Personas talentosas que, en muchos casos, el año pasado habían aparecido en spots televisivos explicando la importancia de “quedarse en casa”, usar barbijo y mantener el distanciamiento social para cuidar “la vida” propia y la de los otros, ahora aparecieron haciendo todo lo contrario en un escenario sobre el que converge la mirada del país entero.
La pregunta es por qué la líder del kirchnerismo ostentó lo que, aunque sea legal, el pudor y la responsabilidad recomiendan ocultar.
También fueron obscenos los actos masivos en Plaza de Mayo, cuyo único objetivo fue tratar de mostrar en la calle lo que el oficialismo no pudo mostrar en las urnas.
Jacques Lacan explicó que si la impudicia es la regla, la obscenidad desaparece. Eso es lo que parece ocurrir en la feligresía kirchnerista.

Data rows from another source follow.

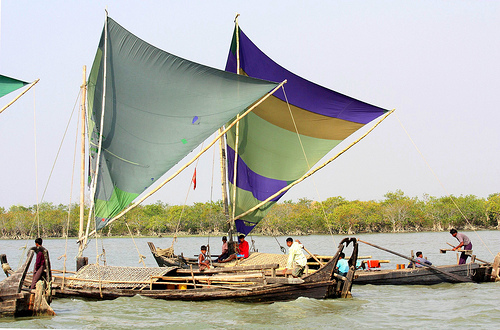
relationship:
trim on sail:
[223, 30, 386, 127] [214, 16, 400, 264]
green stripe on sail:
[207, 108, 364, 188] [206, 32, 361, 259]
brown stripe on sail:
[231, 65, 353, 162] [208, 16, 389, 251]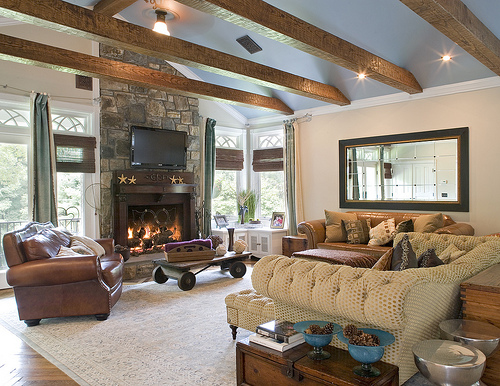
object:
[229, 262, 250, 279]
wheel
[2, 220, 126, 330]
chair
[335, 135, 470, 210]
items/living room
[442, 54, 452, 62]
light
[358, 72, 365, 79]
light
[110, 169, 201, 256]
fireplace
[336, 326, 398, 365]
blue bowl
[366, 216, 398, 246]
pillows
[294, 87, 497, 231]
wall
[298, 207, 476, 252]
chairs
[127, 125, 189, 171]
tv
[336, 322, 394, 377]
items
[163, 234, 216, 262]
items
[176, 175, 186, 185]
items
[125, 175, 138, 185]
items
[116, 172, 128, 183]
items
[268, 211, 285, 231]
framed picture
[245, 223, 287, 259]
table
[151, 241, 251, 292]
item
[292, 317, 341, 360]
item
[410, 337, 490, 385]
item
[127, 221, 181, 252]
fire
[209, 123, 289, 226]
window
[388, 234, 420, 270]
pillows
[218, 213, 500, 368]
chair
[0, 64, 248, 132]
wall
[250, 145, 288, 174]
shade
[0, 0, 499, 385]
living room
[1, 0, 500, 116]
beam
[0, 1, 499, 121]
ceiling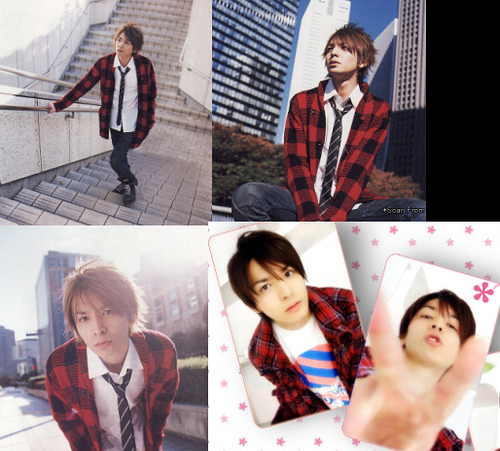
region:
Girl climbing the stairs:
[46, 19, 176, 215]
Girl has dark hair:
[106, 17, 150, 57]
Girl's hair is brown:
[98, 22, 153, 54]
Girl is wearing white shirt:
[107, 55, 140, 137]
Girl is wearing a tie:
[114, 64, 131, 131]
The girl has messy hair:
[39, 252, 184, 362]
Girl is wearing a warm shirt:
[276, 80, 383, 221]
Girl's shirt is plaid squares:
[283, 76, 381, 220]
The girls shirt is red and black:
[270, 77, 396, 215]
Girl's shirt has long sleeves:
[276, 85, 368, 225]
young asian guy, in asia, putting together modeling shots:
[2, 1, 499, 448]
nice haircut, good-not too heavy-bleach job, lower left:
[50, 255, 147, 343]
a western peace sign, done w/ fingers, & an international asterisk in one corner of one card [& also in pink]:
[344, 278, 494, 448]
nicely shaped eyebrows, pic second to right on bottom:
[246, 261, 299, 297]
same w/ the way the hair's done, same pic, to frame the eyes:
[235, 241, 315, 311]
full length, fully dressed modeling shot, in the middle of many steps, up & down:
[0, 1, 212, 227]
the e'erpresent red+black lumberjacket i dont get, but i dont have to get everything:
[23, 46, 467, 448]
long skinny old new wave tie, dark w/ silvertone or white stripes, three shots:
[84, 61, 355, 449]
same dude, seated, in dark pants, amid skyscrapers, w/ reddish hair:
[208, 0, 423, 222]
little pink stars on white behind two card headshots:
[208, 224, 498, 449]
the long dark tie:
[115, 67, 127, 127]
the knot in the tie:
[112, 382, 124, 394]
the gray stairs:
[146, 142, 207, 224]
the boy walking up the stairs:
[45, 23, 157, 209]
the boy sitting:
[237, 21, 426, 218]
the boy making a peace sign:
[366, 270, 470, 450]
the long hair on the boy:
[61, 255, 148, 325]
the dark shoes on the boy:
[114, 179, 141, 204]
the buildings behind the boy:
[218, 2, 436, 138]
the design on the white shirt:
[290, 342, 341, 405]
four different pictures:
[4, 0, 490, 441]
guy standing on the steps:
[39, 10, 169, 196]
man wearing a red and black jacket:
[52, 12, 162, 163]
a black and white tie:
[305, 90, 355, 194]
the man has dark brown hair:
[235, 219, 325, 318]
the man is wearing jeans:
[70, 107, 150, 199]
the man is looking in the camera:
[37, 257, 140, 367]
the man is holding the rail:
[2, 22, 159, 169]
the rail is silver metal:
[0, 92, 89, 122]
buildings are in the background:
[236, 5, 411, 155]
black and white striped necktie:
[106, 376, 141, 448]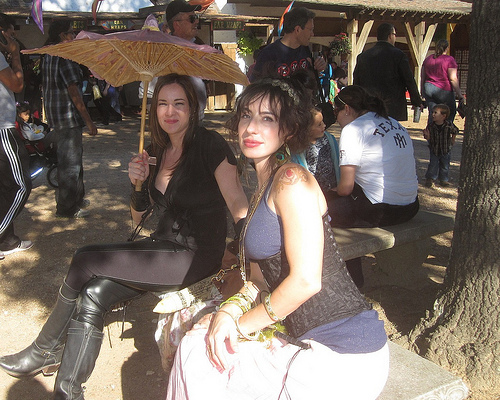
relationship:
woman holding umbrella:
[1, 73, 248, 399] [20, 13, 250, 192]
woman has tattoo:
[165, 80, 388, 400] [271, 164, 308, 200]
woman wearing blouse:
[1, 73, 248, 399] [134, 124, 239, 254]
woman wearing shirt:
[419, 38, 463, 129] [421, 53, 458, 92]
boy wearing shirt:
[421, 104, 459, 187] [427, 121, 460, 156]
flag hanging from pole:
[30, 0, 47, 36] [23, 0, 33, 24]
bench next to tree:
[373, 337, 470, 399] [390, 1, 499, 399]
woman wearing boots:
[1, 73, 248, 399] [0, 283, 104, 399]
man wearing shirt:
[38, 16, 97, 219] [38, 47, 84, 131]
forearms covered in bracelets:
[218, 278, 317, 334] [214, 290, 285, 341]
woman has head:
[1, 73, 248, 399] [152, 71, 198, 134]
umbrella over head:
[20, 13, 250, 192] [152, 71, 198, 134]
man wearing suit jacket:
[353, 23, 422, 122] [351, 40, 421, 122]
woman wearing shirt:
[322, 84, 420, 226] [337, 109, 418, 205]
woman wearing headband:
[165, 80, 388, 400] [243, 79, 300, 106]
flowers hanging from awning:
[326, 29, 353, 60] [262, 1, 472, 22]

Si Cristina Kirchner hubiera renunciado a la fortuna que cobra mensualmente en jubilaciones y pensiones, la hubieran ovacionado por dar un ejemplo de desprendimiento en tiempos de carencias. Pero si, aún siendo millonaria en un país con niveles catastróficos de pobreza e indigencia, no renuncia a un solo peso de los que pudo asegurarse, sus fieles no le hacen reproche alguno. A ella le aceptan todo, incluida la mezquindad más impresentable. Y aquí parece estar la respuesta a la pregunta.
¿Por qué la vicepresidenta ostenta lo indecoroso?: porque puede. Así de simple.